The task of style transfer for 3D Gaussian splats has been explored in many previous works, but these require reconstructing or fine-tuning the splat while incorporating style information or optimizing a feature extraction network on the splat representation. We propose a reconstruction- and optimization-free approach to stylizing 3D Gaussian splats, allowing for direct stylization on a .ply or .splat file without requiring the original camera views. This is done by generating a graph structure across the implicit surface of the splat representation. A feed-forward, surface-based stylization method is then used and interpolated back to the individual splats in the scene. This also allows for fast stylization of splats with no additional training, achieving speeds under 2 minutes even on CPU-based consumer hardware. We demonstrate the quality results this approach achieves and compare to other 3D Gaussian splat style transfer methods. Code is publicly available at https://github.com/davidmhart/FastSplatStyler.

Paper Structure

This paper contains 18 sections, 1 equation, 8 figures, 1 table.

Figures (8)

  • Figure 1: A 3D Gaussian splat with geometrically complex content and an image containing a distinct artistic style (Left) and a 3D Gaussian splat of the same content after style transfer using our approach (Right).
  • Figure 2: Overview of our approach.
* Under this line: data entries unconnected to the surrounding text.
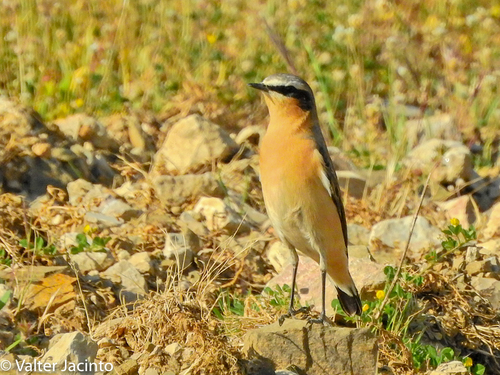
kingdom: Animalia
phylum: Chordata
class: Aves
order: Passeriformes
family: Muscicapidae
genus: Oenanthe
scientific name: Oenanthe oenanthe
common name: Northern wheatear
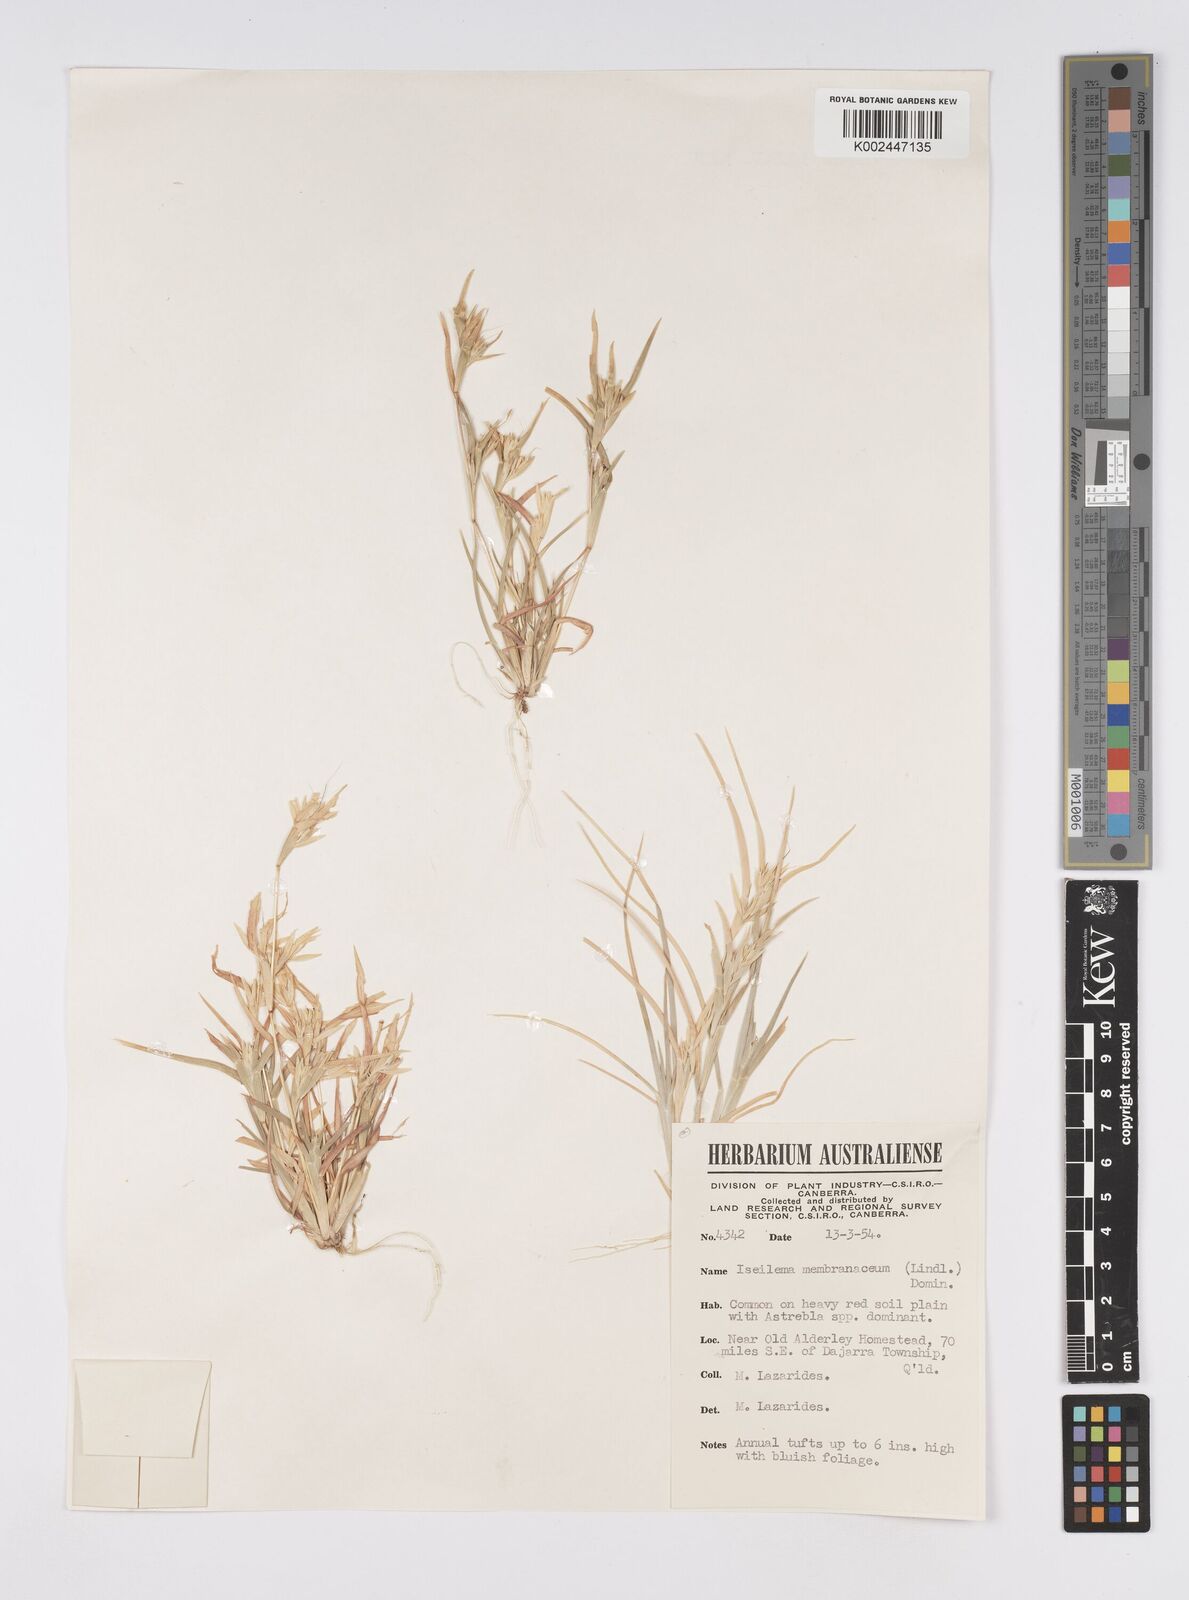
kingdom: Plantae
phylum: Tracheophyta
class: Liliopsida
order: Poales
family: Poaceae
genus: Iseilema
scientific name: Iseilema membranaceum
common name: Small flinders grass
A graph construction pipeline takes an existing Gaussian Splat scence and samples it as a point cloud. Normal vectors are approximated and points in the point cloud are connected using a K-Nearest-Neighbors approach. A local planar approximation of the graph at each point in the graph allows for convolution on the splat using 2D image CNN weights. A style transfer network is then converted into the graph space using SelectionConv hart2023interpolated. The resulting graph is interpolated back to existing splat center to modify the color values, generating the final stylized result. The pipeline is shown in both a technical version (Top) and full splat visualization (Bottom).
  • Figure 3: A 3D Gaussian splat under two different style transfers using our approach.
  • Figure 4: A toy example 3D Gaussian splat scene (Left) and high resolution scene of toys (Right). The originally rendered scene (Top) is spatially misrepresented when selecting only the centers of the provided splats (Middle). A higher density point cloud can be generated by extensive sampling within each Gaussian (Bottom). The graph created from this new point cloud provides higher quality results when fed into the style transfer network.
  • Figure 5: A high quality 3D Gaussian splat (Left) after style transfer using a point cloud created from selecting the centers of individual Gaussians (Middle) and using a point cloud with Gaussian Sampling to reduce information loss (Right) demonstrating the effectiveness of applying Gaussian Sampling. Lettering detail shown in bottom row.